[Start of Attachment]

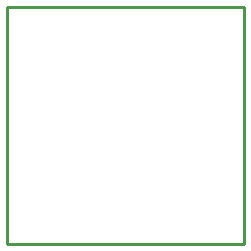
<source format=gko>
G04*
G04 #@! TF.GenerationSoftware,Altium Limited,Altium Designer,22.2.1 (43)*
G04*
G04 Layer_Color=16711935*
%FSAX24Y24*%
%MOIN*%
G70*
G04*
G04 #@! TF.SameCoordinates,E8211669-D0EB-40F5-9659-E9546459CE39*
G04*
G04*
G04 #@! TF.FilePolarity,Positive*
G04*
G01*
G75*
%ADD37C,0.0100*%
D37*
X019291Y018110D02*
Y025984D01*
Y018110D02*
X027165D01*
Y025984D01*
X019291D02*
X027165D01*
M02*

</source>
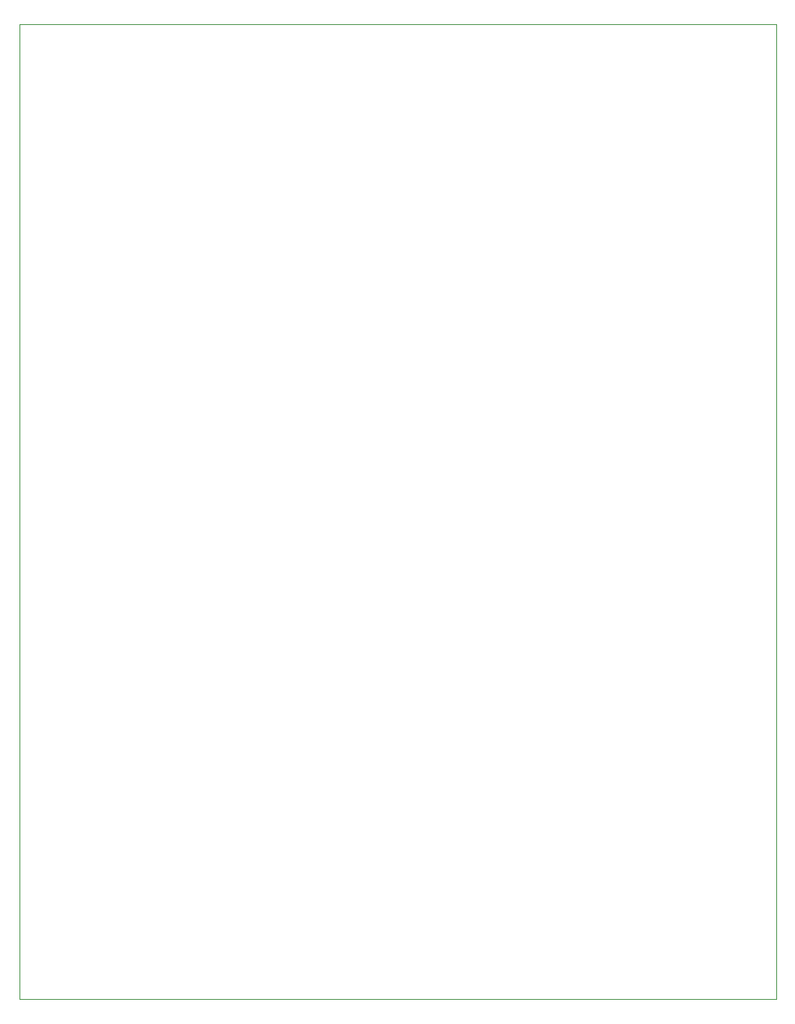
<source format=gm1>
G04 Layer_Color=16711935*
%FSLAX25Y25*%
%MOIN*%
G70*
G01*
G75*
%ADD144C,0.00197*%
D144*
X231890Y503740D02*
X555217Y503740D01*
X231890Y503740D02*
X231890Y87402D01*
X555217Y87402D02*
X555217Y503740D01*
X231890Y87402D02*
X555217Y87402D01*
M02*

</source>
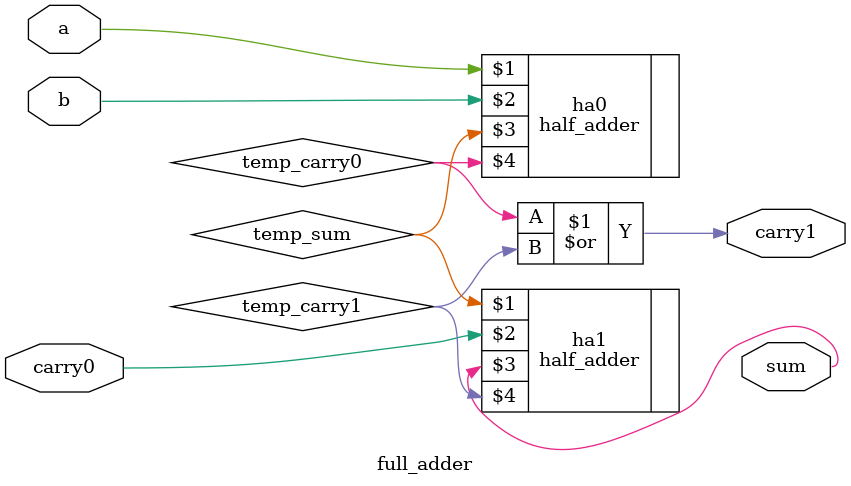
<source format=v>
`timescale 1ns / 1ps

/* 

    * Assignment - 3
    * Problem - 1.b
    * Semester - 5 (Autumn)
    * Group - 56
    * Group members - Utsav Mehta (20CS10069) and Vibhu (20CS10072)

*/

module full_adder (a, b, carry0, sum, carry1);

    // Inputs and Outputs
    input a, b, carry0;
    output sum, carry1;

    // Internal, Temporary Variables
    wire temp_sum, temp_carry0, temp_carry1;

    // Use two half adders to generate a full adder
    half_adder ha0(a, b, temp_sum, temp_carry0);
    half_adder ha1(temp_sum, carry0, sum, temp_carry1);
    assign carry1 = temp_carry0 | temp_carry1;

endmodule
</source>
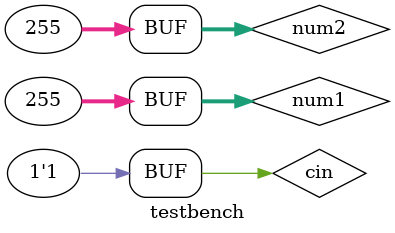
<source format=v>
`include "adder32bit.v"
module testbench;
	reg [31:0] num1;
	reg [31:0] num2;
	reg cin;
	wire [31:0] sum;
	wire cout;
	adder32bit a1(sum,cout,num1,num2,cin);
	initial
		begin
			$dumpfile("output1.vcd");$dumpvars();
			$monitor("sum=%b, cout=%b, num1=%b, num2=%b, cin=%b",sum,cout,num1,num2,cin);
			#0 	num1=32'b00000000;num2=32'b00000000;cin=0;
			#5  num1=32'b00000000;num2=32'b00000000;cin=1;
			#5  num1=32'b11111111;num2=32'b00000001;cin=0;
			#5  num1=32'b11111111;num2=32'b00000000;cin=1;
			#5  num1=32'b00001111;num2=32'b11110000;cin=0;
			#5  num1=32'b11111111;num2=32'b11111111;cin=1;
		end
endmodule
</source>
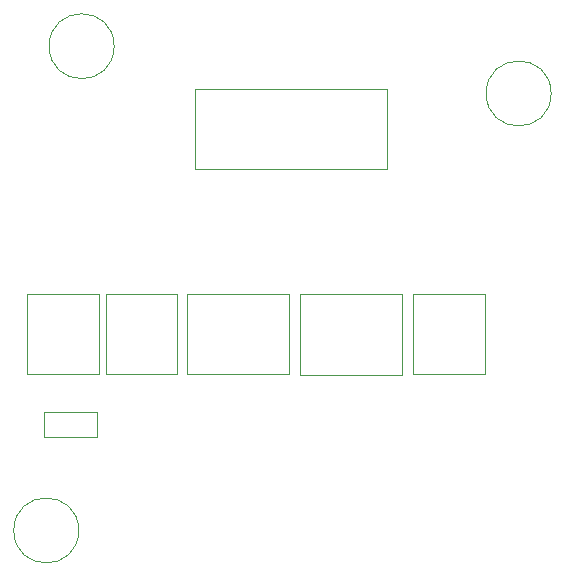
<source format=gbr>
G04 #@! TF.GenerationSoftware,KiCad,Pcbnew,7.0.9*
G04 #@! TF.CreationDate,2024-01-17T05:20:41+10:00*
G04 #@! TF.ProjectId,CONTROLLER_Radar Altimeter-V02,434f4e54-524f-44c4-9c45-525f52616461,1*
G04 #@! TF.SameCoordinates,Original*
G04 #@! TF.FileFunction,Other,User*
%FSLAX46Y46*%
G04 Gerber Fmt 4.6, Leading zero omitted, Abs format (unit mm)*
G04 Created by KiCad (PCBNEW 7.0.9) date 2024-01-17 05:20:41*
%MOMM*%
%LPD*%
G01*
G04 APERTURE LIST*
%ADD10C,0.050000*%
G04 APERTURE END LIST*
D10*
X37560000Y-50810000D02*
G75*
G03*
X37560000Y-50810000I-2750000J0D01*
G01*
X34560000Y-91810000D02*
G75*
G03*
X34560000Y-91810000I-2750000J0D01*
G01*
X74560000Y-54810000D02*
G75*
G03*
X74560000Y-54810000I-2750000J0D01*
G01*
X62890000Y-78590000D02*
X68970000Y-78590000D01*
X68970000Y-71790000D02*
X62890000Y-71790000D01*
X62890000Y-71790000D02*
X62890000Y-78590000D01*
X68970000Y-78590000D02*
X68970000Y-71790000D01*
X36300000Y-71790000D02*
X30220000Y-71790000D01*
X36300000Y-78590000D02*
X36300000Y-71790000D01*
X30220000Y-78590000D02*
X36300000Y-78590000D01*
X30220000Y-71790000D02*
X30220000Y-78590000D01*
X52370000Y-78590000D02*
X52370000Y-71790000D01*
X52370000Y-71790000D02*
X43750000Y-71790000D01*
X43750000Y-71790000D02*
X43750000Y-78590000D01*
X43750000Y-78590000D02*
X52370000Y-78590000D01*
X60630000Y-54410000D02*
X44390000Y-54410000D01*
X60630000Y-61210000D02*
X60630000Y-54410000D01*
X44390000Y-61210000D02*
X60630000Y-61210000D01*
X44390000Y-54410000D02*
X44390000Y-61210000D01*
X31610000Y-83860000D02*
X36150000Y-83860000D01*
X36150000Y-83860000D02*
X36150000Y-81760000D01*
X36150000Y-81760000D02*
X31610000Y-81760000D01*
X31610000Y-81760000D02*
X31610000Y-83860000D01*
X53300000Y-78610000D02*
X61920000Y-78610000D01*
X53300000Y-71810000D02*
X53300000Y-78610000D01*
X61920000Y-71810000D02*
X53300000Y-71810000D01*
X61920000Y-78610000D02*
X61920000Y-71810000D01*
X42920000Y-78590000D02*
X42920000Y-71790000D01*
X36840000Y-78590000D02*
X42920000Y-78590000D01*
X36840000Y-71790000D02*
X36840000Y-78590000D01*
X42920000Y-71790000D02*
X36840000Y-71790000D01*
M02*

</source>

[End of Attachment]

# REQUIRED WORK
Each entry above is to be duplicated exactly, and its pictures omitted.

# OUTPUT OF THE TASK
<source format=gko>
G04*
G04 #@! TF.GenerationSoftware,Altium Limited,Altium Designer,22.2.1 (43)*
G04*
G04 Layer_Color=16711935*
%FSAX24Y24*%
%MOIN*%
G70*
G04*
G04 #@! TF.SameCoordinates,E8211669-D0EB-40F5-9659-E9546459CE39*
G04*
G04*
G04 #@! TF.FilePolarity,Positive*
G04*
G01*
G75*
%ADD37C,0.0100*%
D37*
X019291Y018110D02*
Y025984D01*
Y018110D02*
X027165D01*
Y025984D01*
X019291D02*
X027165D01*
M02*

</source>
<source format=gm1>
G04 Layer_Color=16711935*
%FSLAX25Y25*%
%MOIN*%
G70*
G01*
G75*
%ADD144C,0.00197*%
D144*
X231890Y503740D02*
X555217Y503740D01*
X231890Y503740D02*
X231890Y87402D01*
X555217Y87402D02*
X555217Y503740D01*
X231890Y87402D02*
X555217Y87402D01*
M02*

</source>
<source format=v>
`timescale 1ns / 1ps

/* 

    * Assignment - 3
    * Problem - 1.b
    * Semester - 5 (Autumn)
    * Group - 56
    * Group members - Utsav Mehta (20CS10069) and Vibhu (20CS10072)

*/

module full_adder (a, b, carry0, sum, carry1);

    // Inputs and Outputs
    input a, b, carry0;
    output sum, carry1;

    // Internal, Temporary Variables
    wire temp_sum, temp_carry0, temp_carry1;

    // Use two half adders to generate a full adder
    half_adder ha0(a, b, temp_sum, temp_carry0);
    half_adder ha1(temp_sum, carry0, sum, temp_carry1);
    assign carry1 = temp_carry0 | temp_carry1;

endmodule
</source>
<source format=v>
`include "adder32bit.v"
module testbench;
	reg [31:0] num1;
	reg [31:0] num2;
	reg cin;
	wire [31:0] sum;
	wire cout;
	adder32bit a1(sum,cout,num1,num2,cin);
	initial
		begin
			$dumpfile("output1.vcd");$dumpvars();
			$monitor("sum=%b, cout=%b, num1=%b, num2=%b, cin=%b",sum,cout,num1,num2,cin);
			#0 	num1=32'b00000000;num2=32'b00000000;cin=0;
			#5  num1=32'b00000000;num2=32'b00000000;cin=1;
			#5  num1=32'b11111111;num2=32'b00000001;cin=0;
			#5  num1=32'b11111111;num2=32'b00000000;cin=1;
			#5  num1=32'b00001111;num2=32'b11110000;cin=0;
			#5  num1=32'b11111111;num2=32'b11111111;cin=1;
		end
endmodule
</source>
<source format=gbr>
G04 #@! TF.GenerationSoftware,KiCad,Pcbnew,7.0.9*
G04 #@! TF.CreationDate,2024-01-17T05:20:41+10:00*
G04 #@! TF.ProjectId,CONTROLLER_Radar Altimeter-V02,434f4e54-524f-44c4-9c45-525f52616461,1*
G04 #@! TF.SameCoordinates,Original*
G04 #@! TF.FileFunction,Other,User*
%FSLAX46Y46*%
G04 Gerber Fmt 4.6, Leading zero omitted, Abs format (unit mm)*
G04 Created by KiCad (PCBNEW 7.0.9) date 2024-01-17 05:20:41*
%MOMM*%
%LPD*%
G01*
G04 APERTURE LIST*
%ADD10C,0.050000*%
G04 APERTURE END LIST*
D10*
X37560000Y-50810000D02*
G75*
G03*
X37560000Y-50810000I-2750000J0D01*
G01*
X34560000Y-91810000D02*
G75*
G03*
X34560000Y-91810000I-2750000J0D01*
G01*
X74560000Y-54810000D02*
G75*
G03*
X74560000Y-54810000I-2750000J0D01*
G01*
X62890000Y-78590000D02*
X68970000Y-78590000D01*
X68970000Y-71790000D02*
X62890000Y-71790000D01*
X62890000Y-71790000D02*
X62890000Y-78590000D01*
X68970000Y-78590000D02*
X68970000Y-71790000D01*
X36300000Y-71790000D02*
X30220000Y-71790000D01*
X36300000Y-78590000D02*
X36300000Y-71790000D01*
X30220000Y-78590000D02*
X36300000Y-78590000D01*
X30220000Y-71790000D02*
X30220000Y-78590000D01*
X52370000Y-78590000D02*
X52370000Y-71790000D01*
X52370000Y-71790000D02*
X43750000Y-71790000D01*
X43750000Y-71790000D02*
X43750000Y-78590000D01*
X43750000Y-78590000D02*
X52370000Y-78590000D01*
X60630000Y-54410000D02*
X44390000Y-54410000D01*
X60630000Y-61210000D02*
X60630000Y-54410000D01*
X44390000Y-61210000D02*
X60630000Y-61210000D01*
X44390000Y-54410000D02*
X44390000Y-61210000D01*
X31610000Y-83860000D02*
X36150000Y-83860000D01*
X36150000Y-83860000D02*
X36150000Y-81760000D01*
X36150000Y-81760000D02*
X31610000Y-81760000D01*
X31610000Y-81760000D02*
X31610000Y-83860000D01*
X53300000Y-78610000D02*
X61920000Y-78610000D01*
X53300000Y-71810000D02*
X53300000Y-78610000D01*
X61920000Y-71810000D02*
X53300000Y-71810000D01*
X61920000Y-78610000D02*
X61920000Y-71810000D01*
X42920000Y-78590000D02*
X42920000Y-71790000D01*
X36840000Y-78590000D02*
X42920000Y-78590000D01*
X36840000Y-71790000D02*
X36840000Y-78590000D01*
X42920000Y-71790000D02*
X36840000Y-71790000D01*
M02*

</source>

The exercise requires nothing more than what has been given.